■ Excerto de origem
━━━━━━━━━━
Um destes dias tive uma conversa muito engraçada com um senhor que passava no centro de Abrantes. Teria já uns 70 anos, mas bem conservado e com umas roupas, diria eu, até bastante jovens. Ele estava a olhar para uma fachada de um edifício do centro de Abrantes, que eu também tinha estado a observar.

Aquela em cima da perfumaria, mesmo no centro, que agora tem uma flor gigante?

Essa mesmo! Eu tinha passado de carro na segunda-feira, quando estavam a montar os andaimes, e pensei que seria uma normal pintura de fachada. Quando lá voltei, dias depois, quase parei o carro para ver melhor. Aliás, ao longo daqueles dias quase todos os carros abrandavam e quase toda a gente parava para ver.

Tal como tu e esse senhor…

Sim. Nessa altura já se percebia bem que não era uma simples recuperação de uma fachada. Quando o senhor me interpelou, já a enorme flor que nela pintaram era claramente visível. Eu tinha acabado de pensar: “Fica mesmo bem, esta pintura alegre e arejada, na entrada da cidade, como que a dar as boas vindas a quem chega!”
━━━━━━━━━━
■ Dados disponíveis
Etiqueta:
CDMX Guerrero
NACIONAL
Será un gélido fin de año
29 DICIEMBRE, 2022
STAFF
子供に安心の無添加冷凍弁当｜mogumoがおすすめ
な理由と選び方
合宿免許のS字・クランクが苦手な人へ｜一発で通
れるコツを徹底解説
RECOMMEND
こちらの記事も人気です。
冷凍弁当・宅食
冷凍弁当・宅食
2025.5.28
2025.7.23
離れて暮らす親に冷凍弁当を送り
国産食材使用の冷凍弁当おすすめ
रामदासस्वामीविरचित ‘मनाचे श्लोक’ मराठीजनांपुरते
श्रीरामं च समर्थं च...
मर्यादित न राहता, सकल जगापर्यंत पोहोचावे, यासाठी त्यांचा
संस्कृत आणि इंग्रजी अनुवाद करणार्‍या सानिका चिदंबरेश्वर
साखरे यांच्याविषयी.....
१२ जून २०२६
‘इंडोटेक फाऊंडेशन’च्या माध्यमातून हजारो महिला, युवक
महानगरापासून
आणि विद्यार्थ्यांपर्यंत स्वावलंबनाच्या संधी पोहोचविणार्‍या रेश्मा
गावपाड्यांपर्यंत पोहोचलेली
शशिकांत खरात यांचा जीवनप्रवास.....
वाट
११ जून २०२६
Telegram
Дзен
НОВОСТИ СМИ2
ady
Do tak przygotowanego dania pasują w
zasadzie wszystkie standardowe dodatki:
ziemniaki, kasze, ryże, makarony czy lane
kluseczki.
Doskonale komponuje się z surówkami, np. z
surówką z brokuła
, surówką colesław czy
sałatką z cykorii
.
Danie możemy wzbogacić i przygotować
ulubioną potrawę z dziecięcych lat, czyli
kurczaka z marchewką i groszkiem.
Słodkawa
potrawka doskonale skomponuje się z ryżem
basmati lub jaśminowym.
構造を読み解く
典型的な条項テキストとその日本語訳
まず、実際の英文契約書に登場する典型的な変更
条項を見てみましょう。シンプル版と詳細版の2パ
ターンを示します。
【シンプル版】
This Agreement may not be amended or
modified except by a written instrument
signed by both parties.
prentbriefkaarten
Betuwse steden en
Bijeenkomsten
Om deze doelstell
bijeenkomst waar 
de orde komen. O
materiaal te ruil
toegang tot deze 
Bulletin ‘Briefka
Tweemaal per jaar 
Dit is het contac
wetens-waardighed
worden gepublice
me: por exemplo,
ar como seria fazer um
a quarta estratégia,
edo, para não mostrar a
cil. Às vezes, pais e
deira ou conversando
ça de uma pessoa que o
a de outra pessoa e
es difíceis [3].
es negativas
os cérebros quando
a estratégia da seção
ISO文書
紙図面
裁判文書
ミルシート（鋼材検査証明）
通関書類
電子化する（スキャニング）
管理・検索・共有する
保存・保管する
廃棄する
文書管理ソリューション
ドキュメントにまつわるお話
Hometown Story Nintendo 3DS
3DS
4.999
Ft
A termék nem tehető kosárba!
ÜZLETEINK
━━━━━━━━━━
■ Conjunto de tarefas
1. Segundo o excerto sobre a fachada no centro de Abrantes, o que foi pintado nessa fachada?
2. Transcreva as linhas da listagem desde a primeira linha até à linha que contém "१२ जून २०२६", incluindo ambas.
O excerto e a listagem não têm qualquer relação entre si.

■ Respostas das tarefas
1. Uma enorme flor.

2.
Etiqueta:
CDMX Guerrero
NACIONAL
Será un gélido fin de año
29 DICIEMBRE, 2022
STAFF
子供に安心の無添加冷凍弁当｜mogumoがおすすめ
な理由と選び方
合宿免許のS字・クランクが苦手な人へ｜一発で通
れるコツを徹底解説
RECOMMEND
こちらの記事も人気です。
冷凍弁当・宅食
冷凍弁当・宅食
2025.5.28
2025.7.23
離れて暮らす親に冷凍弁当を送り
国産食材使用の冷凍弁当おすすめ
रामदासस्वामीविरचित ‘मनाचे श्लोक’ मराठीजनांपुरते
श्रीरामं च समर्थं च...
मर्यादित न राहता, सकल जगापर्यंत पोहोचावे, यासाठी त्यांचा
संस्कृत आणि इंग्रजी अनुवाद करणार्‍या सानिका चिदंबरेश्वर
साखरे यांच्याविषयी.....
१२ जून २०२६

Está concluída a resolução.